In this case, CT reexamination after 8 HBOT showed that although the pulmonary lesions of the patient were significantly improved, the lesions were still obvious. However, the patient’s SO2 remained in the normal range under the condition of oxygen inhalation by nasal catheter. Separation phenomenon in this lung pathological changes and SO2, prompt HBOT although not directly to clear effect to the disease (virus), but it provides powerful oxygen cure, as the direct cause of lung tissue pathology may lead to continuous hypoxemia, especially the state of the oxygen to body tissues and organs of oxygen debt continues to accumulate, and its important oxygen consumption of tissues and organs of the secondary injury, keep the function of the body is relatively good state, for the body against infection systemic function provides a good foundation.

To sum up, according to the pathological characteristics of NCP, HBOT has a clear mechanism of excellent action different from atmospheric oxygen therapy.
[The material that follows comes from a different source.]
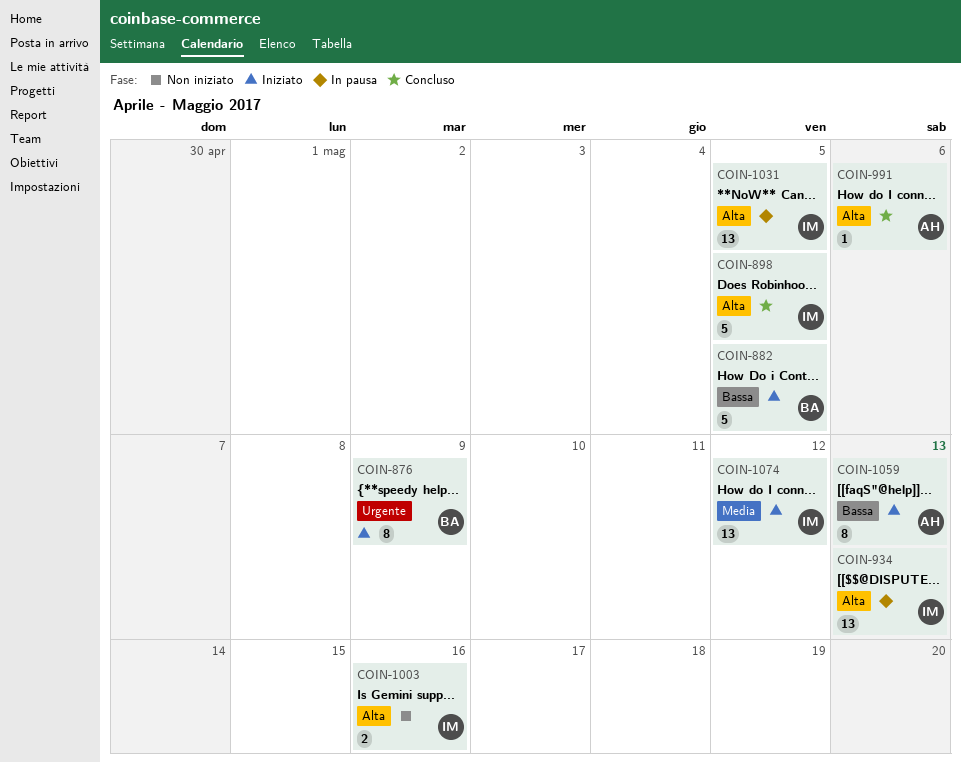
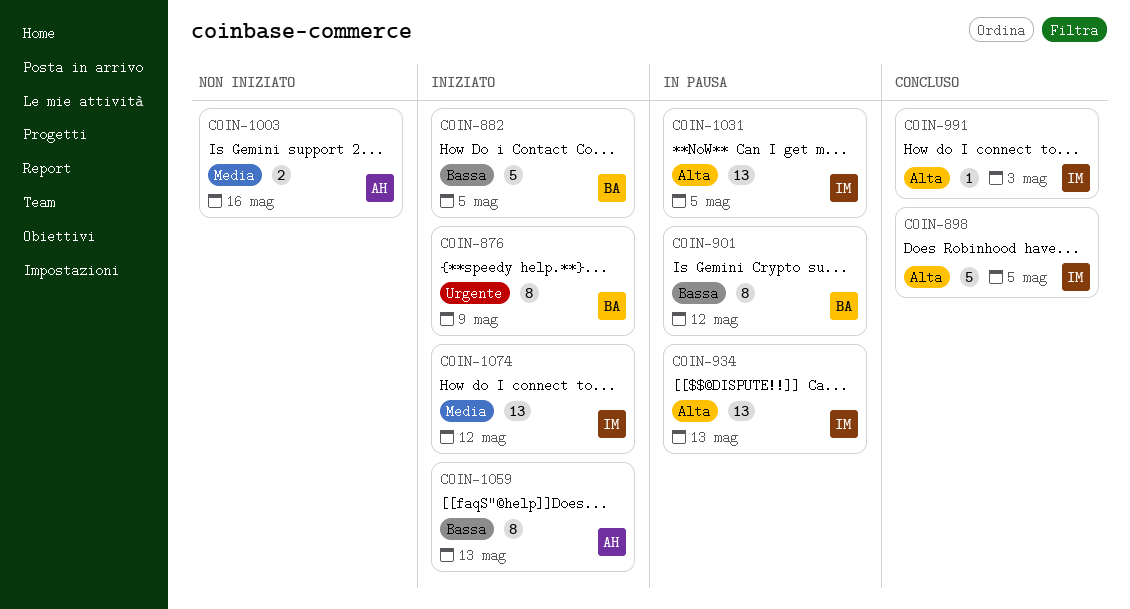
COIN-901: none -> present
COIN-991, owner: AH -> IM
COIN-991, due: May 6 -> May 3
COIN-1003, owner: IM -> AH
COIN-1003, priority: Alta -> Media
Conventional HBOT has been widely used in clinical practice for decades and has a strong therapeutic capacity. On the premise of solving the transfer process sensing control, large-scale treatment of NCP patients can fundamentally solve the problem of supporting treatment of progressive hypoxia that cannot be contained by current atmospheric pressure oxygen therapy, so as to achieve the expected effect of reducing the critical disease rate and mortality. From the changes in the clinical manifestations and examination results of this patient, it can be seen that 1 HBOT can significantly improve the severe and critical NCP patients whose daily average SO2 is still lower than 80% under the condition of atmospheric pressure oronasal mask and high flow oxygen absorption, and 4 HBOT can basically correct the persistent hypoxemia in critically critical patients. According to the existing critical disease NCP stock in wuhan, in the use of clinical HBOT, measures and practices of combining HBOT with atmospheric oxygen therapy can be further explored to comprehensively improve the treatment efficiency of large Numbers of patients.